As is best shown in FIG. 5, the sliders 22 are arranged in one row, one above the other, and are constantly yieldably urged in a radially inward direction by a coil compression spring 23 the outer end of which acts upon a spring seat in a guiding casing for the sliders 22, and the inner end of which acts upon a lateral wing 22a on each of the sliders. Confronting the sliders at their radially inner ends is a pattern piece or cam 14 in the form of a ramp which is inclined radially outwardly forwardly and then joins with an arcuate portion coaxial of the needle cylinder, the rap confronting an oppositely inclined radially inwardly contracting surface 22b on the inner end of the sliders 22. The control feet 3f of the respective needle jacks 3 engage the surface 22b as shown in FIG. 5. As shown in FIG. 7, for reasons of economy of space, the magnets 21 are disposed in three vertical rows with the magnets in such three rows being disposed en echelon. Sliders 22 which cooperate with the magnet in the intermediate vertical row have armatures which are aligned therewith. Sliders 22 which cooperate with the two outer rows of magnets, however, are provided with oppositely laterally extending wings 22d having armature surfaces 22c which are aligned with the pole pieces of their respective magnets 21. Each of the magnets has a U-shaped core 21a on the two legs of which there are located coil windings 21b. When a magnet 21 is energized, it holds its associated slider 22 radially outwardly against the opposition of spring 23 so that the control feet 3f of the needle jacks 3 no longer engage ramp surface 22b on the sliders as the needle jacks rotate with the needle cylinder 1 in the direction 17 past the pattern control mechanism 20.

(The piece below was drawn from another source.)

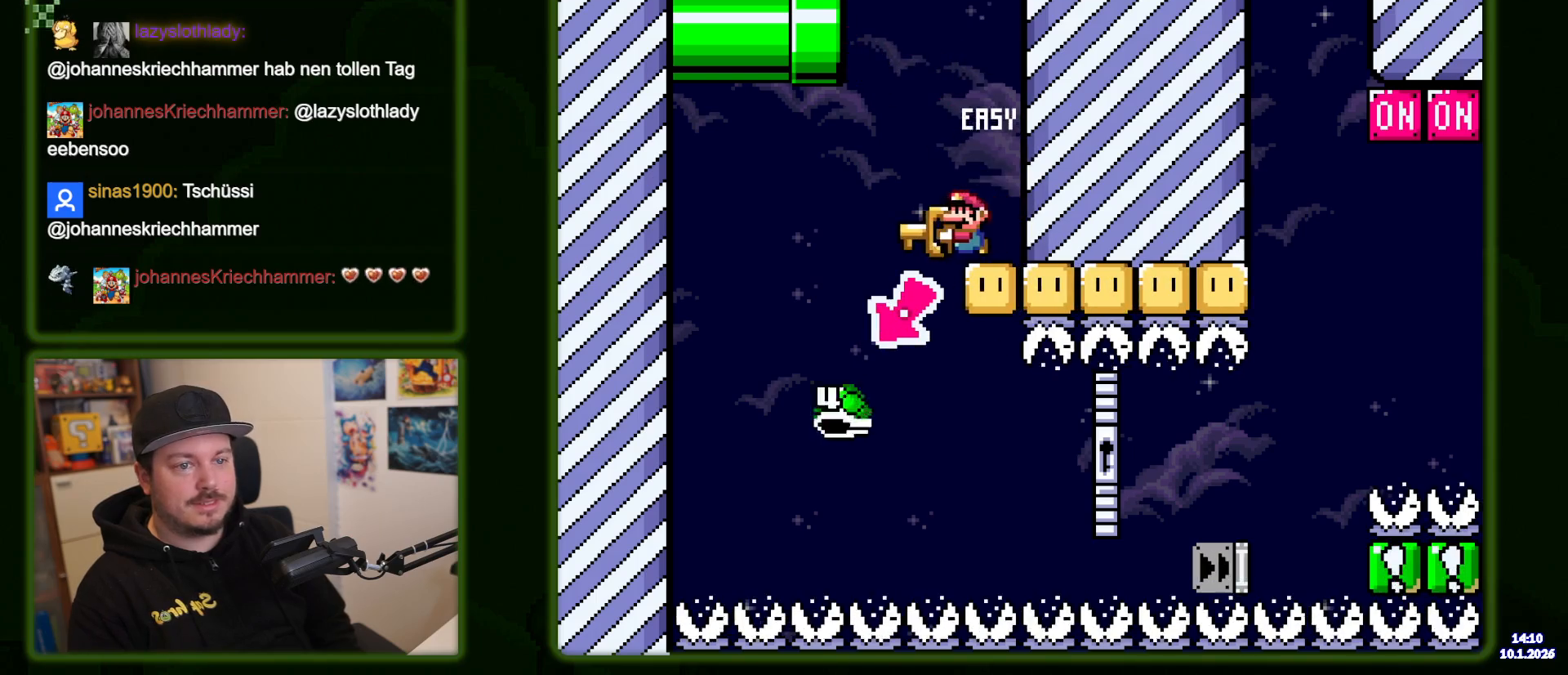
{"dt_ms": 500, "buttons": ["Y"], "events": [[133, "DPAD_LEFT", "up"], [166, "B", "up"]]}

As the needle jacks 3 rotate past the cam or ramp piece 14, they are progressively thrust radially outwardly as shown in FIG. 5. As a result of this, their control feet 3f engage and run up the ramp 22b of the sliders 22 and press such sliders radially outwardly against the force of the coil compression spring 23. This brings the armature surfaces 22c of the sliders 22 close to the pole shoes of the magnet cores 21a so that, if a particular magnet is energized, its associated slider 22 then remains held in a radially outer position. Since the needle jacks 3 according to FIG. 5 are swung by the cams or ramps 14 in the entering part of the pattern control mechanism 20, in every case the sliders 22 will be pushed into proximity to the pole pieces of the stop magnets 21. When the magnet is energized, it stops and holds the slider 22, since the strength of the coil compression spring 23 is less than that of the magnets 21. In this case the needle jacks 3 remain in their outswung positions so that their lower control feet 3e are under the control of the cam surface 11a of the cam 11. The cam 11 thrusts the needle jack 3 and its associated needle 4 upwardly or outwardly in the needle channel of the needle cylinder 1. If the magnet 21 is not energized, the slider 22 is returned into its radially inner position by the coil compression spring 23 as soon as the needle jack 3 leaves the cam surface of the cam 14. Thus, the needle jack 3 is returned into its inoperative position, in which its lower control foot 3e lies radially inwardly of and does not rest upon the upper cam surface 11a of the cam 11, so that the needle jack 3 is not now controlled by cam 11.

It will be understood that, in accordance with the invention, the windings or coils of the stopping magnets of the pattern control mechanism may be supplied with current from conventional electric pattern control mechanism which supplies such magnets with energizing current at the right time and in the correct sequence to provide a desired pattern in the knitted product.

Although the invention is illustrated and described with reference to a plurality of preferred embodiments thereof, it is to be expressly understood that it is in no way limited to the disclosure of such a plurality of preferred embodiments, but is capable of numerous modifications within the scope of the appended claims.